When Keith Allan and I started working in the 1990s on bad language, we had a lot of trouble getting our work published because journals and publishers didn’t want to offend.

Now, there’s no problem. We can hear that word even when we turn on the television. It’s everywhere. Unedited, colloquial, scruffy language is going public much more than ever before, and audiences are quite receptive.

**Fitz:** Therefore, Professor, will you join me in saying it out loud? Is it *f-ing* outrageous that the Australian National University had suddenly pulled the pin on this third edition of the dictionary, only for a two-year reprieve at the last minute?

**KB:** Well, I think it is.

We should all be grateful for the donor’s generous support. But temporary philanthropy is no substitute for the university’s responsibility to safeguard something of such significance. This is important work.

The value of tracking changes in Australian English over time is enormous: to the public, to government style manuals, historians, and other researchers (linguists like me).

It’s a labour that secures for us not just the words of today, but the living story of Australian English itself.

And the thing is—you’ve got to remember the ANU gets a very large annual National Institutes Grant (to the tune of $220 million, I understand), precisely to look after national assets and to protect things of special significance like the AND—which is nothing less than a monument to our language.

The phrase “cultural vandalism” has been bandied about a lot lately to describe the ANU’s decision.

**Fitz:** So if it does fold, despite the generous donation to keep it alive for the moment, what happens to all the work that’s been done since the last edition nine years ago?

**KB:** It will be lost.
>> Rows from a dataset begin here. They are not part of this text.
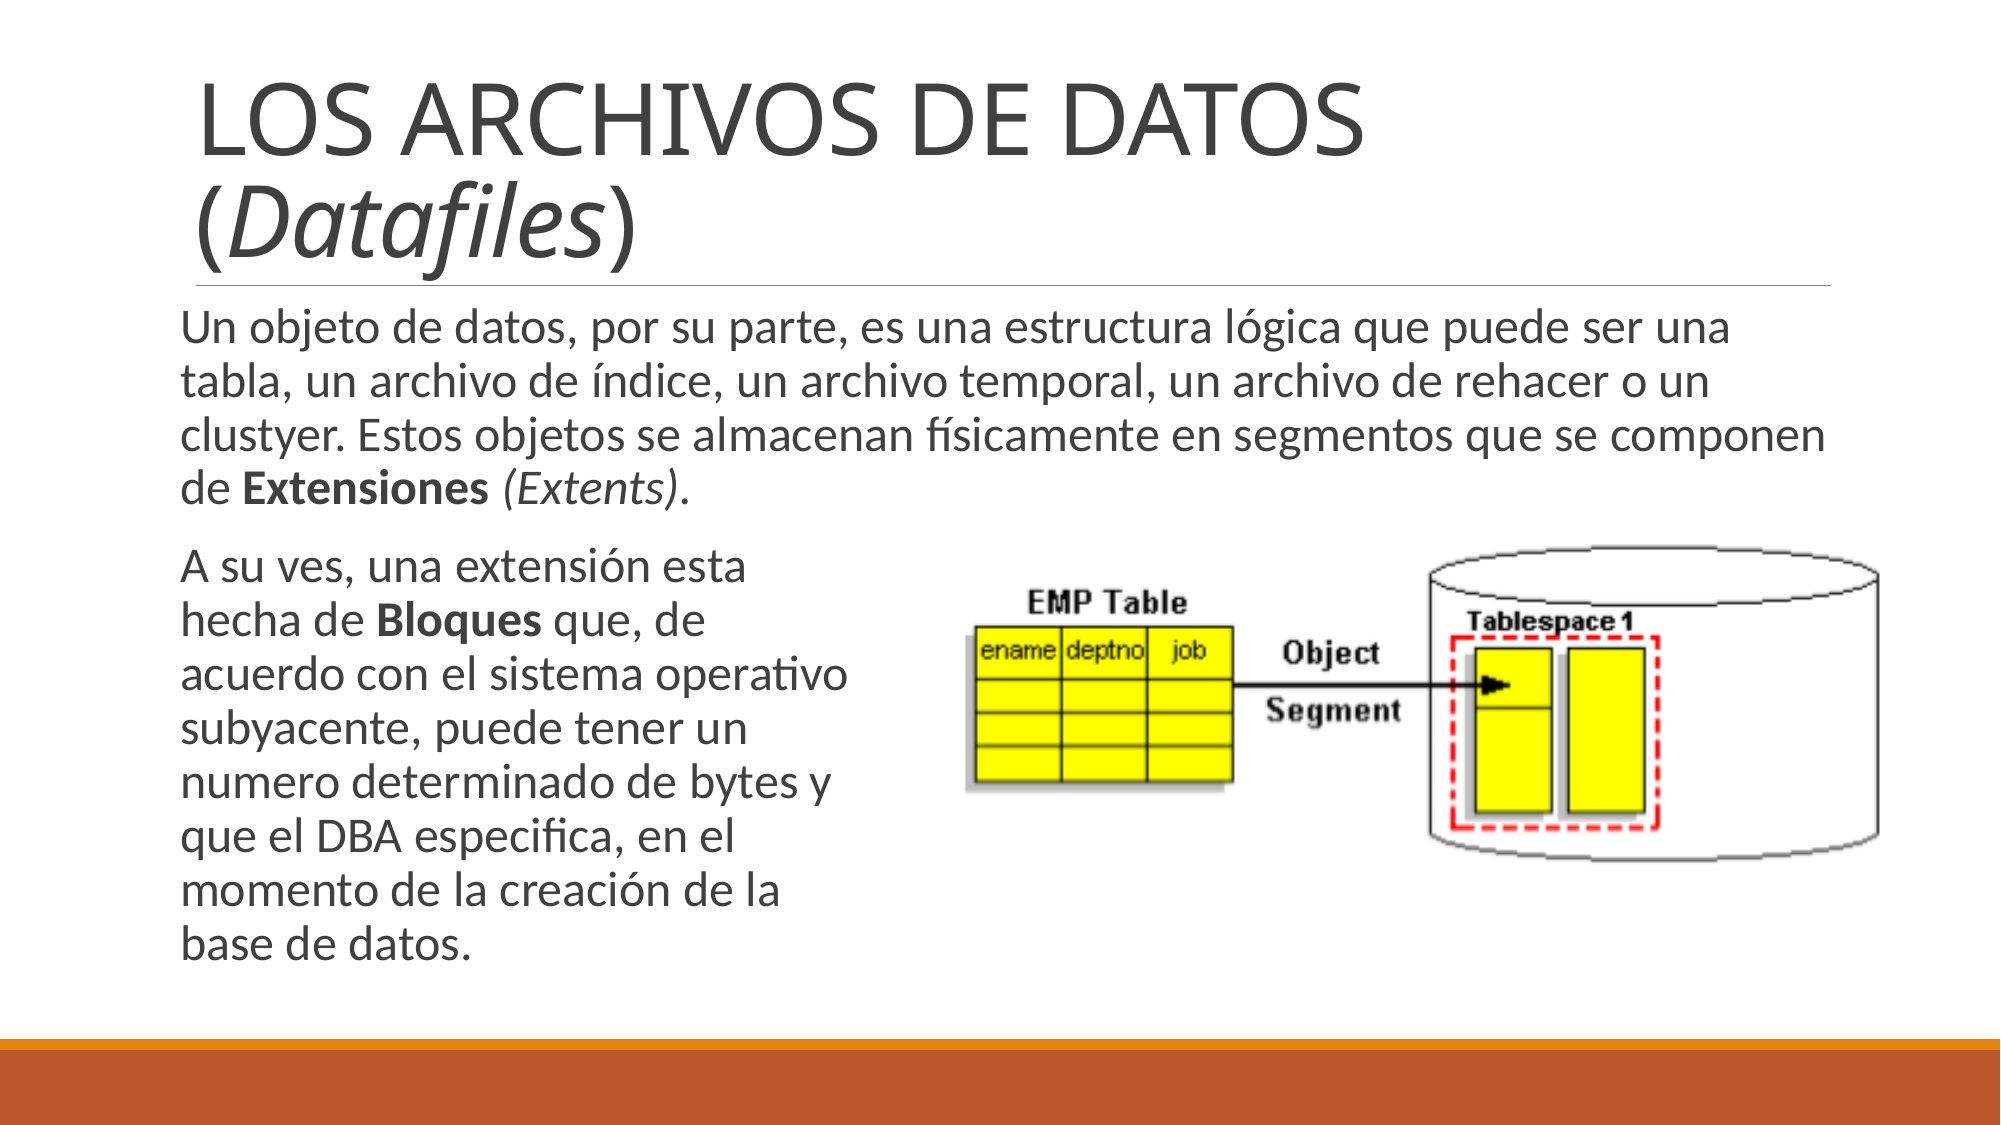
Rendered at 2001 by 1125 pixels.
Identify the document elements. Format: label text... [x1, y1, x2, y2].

list Un objeto de datos, por su parte, es una estructura lógica que puede ser una tabla, un archivo de índice, un archivo temporal, un archivo de rehacer o un clustyer. Estos objetos se almacenan físicamente en segmentos que se componen de Extensiones (Extents). [180, 292, 1830, 452]
title LOS ARCHIVOS DE DATOS (Datafiles) [180, 47, 1830, 285]
picture [947, 512, 1887, 896]
text_box A su ves, una extensión esta hecha de Bloques que, de acuerdo con el sistema operativo subyacente, puede tener un numero determinado de bytes y que el DBA especifica, en el momento de la creación de la base de datos. [180, 531, 852, 877]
And once it’s gone, we lose this living record of our national voice.

**Fitz:** That’s shocking. Is it a victim of what I call the “rising damp of Coca-Colonisation,” whereby, because so many Australians are immersed in Americana, the Americanisms are overflowing into ours and killing off a lot of our darlings, so there is no further need to go to such effort to record ours?

**KB:** Not at all.

If anything, it is more a victim of the American-style managerialism that has taken over our universities—an approach to management that puts short-term cost-efficiency over enduring scholarly value.
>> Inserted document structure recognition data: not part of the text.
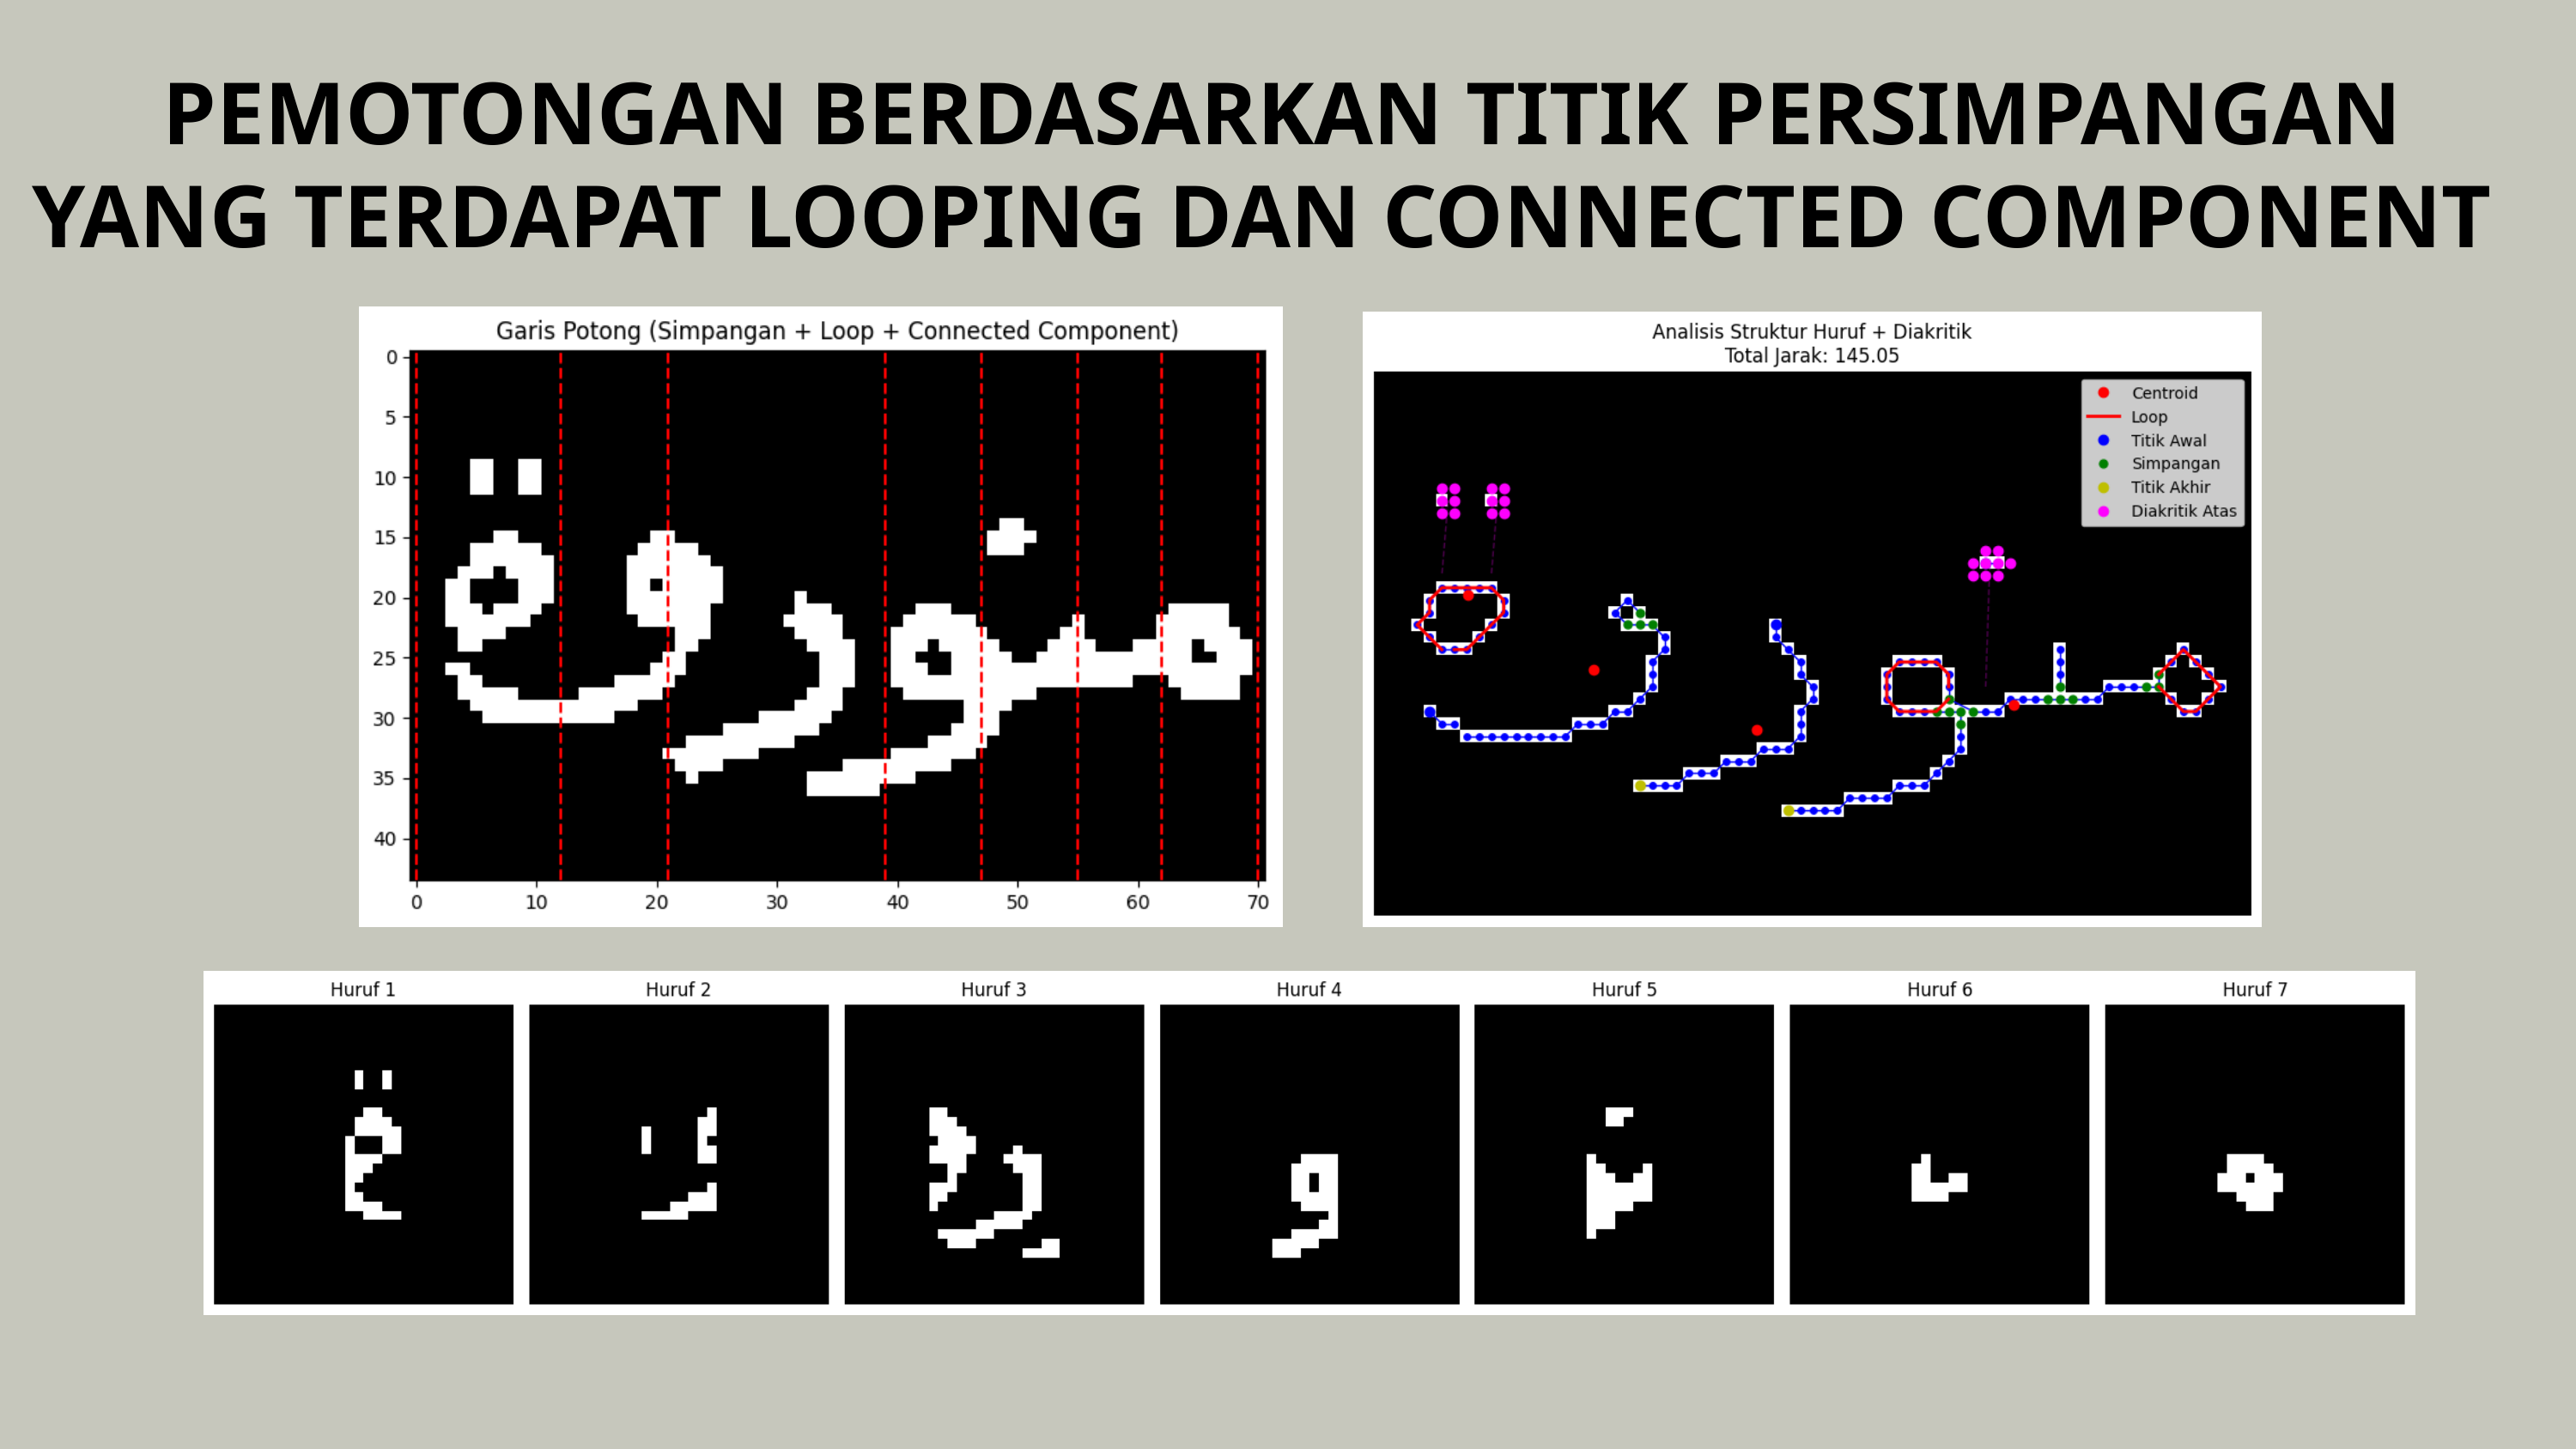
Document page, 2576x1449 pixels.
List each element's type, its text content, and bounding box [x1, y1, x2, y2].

picture [359, 306, 1283, 927]
picture [204, 970, 2415, 1315]
text_box PEMOTONGAN BERDASARKAN TITIK PERSIMPANGAN YANG TERDAPAT LOOPING DAN CONNECTED COMPONENT [32, 58, 2533, 265]
picture [1363, 312, 2263, 927]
I imagine the Australian National Dictionary Centre would be regarded as low-hanging fruit.

The future of the Australian National Dictionary may have been temporarily secured, but the struggle to preserve this vital record of Australia’s unique linguistic identity is far from over. As Professor Burridge argues, the AND represents not just a dictionary but a living monument to Australian culture, history, and identity—one that deserves far greater support than fleeting philanthropy can provide.